Smartphone Vibrometric Force Estimation for Grip Related Strength Measurements
Colin Barry, Edward Jay Wang
TL;DR
This work investigates a smartphone-only method to estimate grip-related force using Vibrometric Force Estimation (VFE), leveraging a phone's vibration motor and IMU. By profiling a Google Pixel 4 with synchronized ground-truth force data, the authors train ridge regression models to predict absolute and relative grip force from high-frequency IMU signals.

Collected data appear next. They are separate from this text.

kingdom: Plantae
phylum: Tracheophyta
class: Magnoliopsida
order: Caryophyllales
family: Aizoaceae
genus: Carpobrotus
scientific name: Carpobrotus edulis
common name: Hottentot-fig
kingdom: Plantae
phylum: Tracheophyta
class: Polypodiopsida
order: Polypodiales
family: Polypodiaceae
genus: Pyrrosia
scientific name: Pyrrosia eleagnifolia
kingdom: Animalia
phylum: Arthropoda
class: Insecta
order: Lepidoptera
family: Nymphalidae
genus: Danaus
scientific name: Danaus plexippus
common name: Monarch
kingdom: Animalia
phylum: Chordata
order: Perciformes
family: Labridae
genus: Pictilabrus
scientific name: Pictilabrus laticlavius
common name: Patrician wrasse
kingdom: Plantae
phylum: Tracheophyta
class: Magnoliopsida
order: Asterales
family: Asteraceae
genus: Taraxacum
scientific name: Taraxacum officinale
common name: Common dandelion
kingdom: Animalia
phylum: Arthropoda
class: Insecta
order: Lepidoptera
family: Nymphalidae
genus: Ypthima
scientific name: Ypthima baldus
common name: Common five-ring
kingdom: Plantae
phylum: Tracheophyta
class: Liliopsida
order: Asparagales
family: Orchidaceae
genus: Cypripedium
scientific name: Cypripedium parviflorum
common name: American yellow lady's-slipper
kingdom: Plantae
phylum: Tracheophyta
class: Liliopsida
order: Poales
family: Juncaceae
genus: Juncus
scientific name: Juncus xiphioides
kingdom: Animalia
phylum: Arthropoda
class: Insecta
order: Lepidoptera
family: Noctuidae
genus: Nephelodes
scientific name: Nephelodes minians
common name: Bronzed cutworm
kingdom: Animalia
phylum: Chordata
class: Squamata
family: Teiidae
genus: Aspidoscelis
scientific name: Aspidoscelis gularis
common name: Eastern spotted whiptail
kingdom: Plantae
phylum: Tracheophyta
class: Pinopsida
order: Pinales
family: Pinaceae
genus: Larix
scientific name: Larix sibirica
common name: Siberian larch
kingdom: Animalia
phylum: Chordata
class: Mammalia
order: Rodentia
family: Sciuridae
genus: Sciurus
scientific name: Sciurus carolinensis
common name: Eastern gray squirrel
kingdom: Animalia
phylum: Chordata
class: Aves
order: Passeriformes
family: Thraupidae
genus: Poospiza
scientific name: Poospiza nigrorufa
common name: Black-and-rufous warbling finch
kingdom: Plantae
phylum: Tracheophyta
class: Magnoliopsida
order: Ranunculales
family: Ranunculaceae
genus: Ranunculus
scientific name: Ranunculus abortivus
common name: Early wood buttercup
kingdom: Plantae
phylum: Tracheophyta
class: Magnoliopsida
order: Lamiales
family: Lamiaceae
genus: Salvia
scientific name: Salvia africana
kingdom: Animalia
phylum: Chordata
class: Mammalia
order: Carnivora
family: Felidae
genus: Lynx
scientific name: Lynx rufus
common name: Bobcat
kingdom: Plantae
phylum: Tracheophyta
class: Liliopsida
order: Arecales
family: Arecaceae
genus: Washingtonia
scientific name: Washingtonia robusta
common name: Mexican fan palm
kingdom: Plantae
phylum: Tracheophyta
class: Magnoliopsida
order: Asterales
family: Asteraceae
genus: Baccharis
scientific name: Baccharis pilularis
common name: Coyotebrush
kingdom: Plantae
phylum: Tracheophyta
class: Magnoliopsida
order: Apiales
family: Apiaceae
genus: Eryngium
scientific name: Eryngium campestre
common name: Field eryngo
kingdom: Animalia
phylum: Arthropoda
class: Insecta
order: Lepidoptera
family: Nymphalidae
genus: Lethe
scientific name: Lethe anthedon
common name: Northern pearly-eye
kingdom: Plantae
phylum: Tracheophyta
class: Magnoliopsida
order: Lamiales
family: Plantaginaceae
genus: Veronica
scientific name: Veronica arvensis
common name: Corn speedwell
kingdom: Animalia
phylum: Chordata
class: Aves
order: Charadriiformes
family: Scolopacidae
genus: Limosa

In a 15-fold hold-one-out evaluation, absolute force MAE is 1.88 lbs and relative force MAE is about 10%, demonstrating feasibility of a pinch-style proxy for HGS on a mobile device. The approach enables scalable, low-burden functional health measurements after per-model profiling, with potential clinical and rehabilitation applications while highlighting areas for future refinement and broader smartphone coverage.
Abstract
Hand grip strength is a widely used clinical biomarker linked to mobility, frailty, surgical outcomes, and overall health. This work explores a novel, phone only approach for estimating grip related force using a smartphone's built in vibration motor and inertial measurement unit. When the phone vibrates, applied finger force modulates the amplitude of high frequency accelerometer and gyroscope signals through Vibrometric Force Estimation. We profiled a Google Pixel 4 using synchronized IMU data and ground truth force measurements across varied force trajectories, then trained ridge regression models for both absolute and relative force prediction. In 15 fold hold one out validation, absolute force estimation achieved a mean absolute error of 1.88 lbs, while relative force estimation achieved a mean error of 10.1%. Although the method captures pinch type force rather than standardized full hand HGS, the results demonstrate the feasibility of smartphone based strength assessment using only on device sensors. This approach may enable large scale, low burden functional health measurements once profiling is completed for major smartphone models.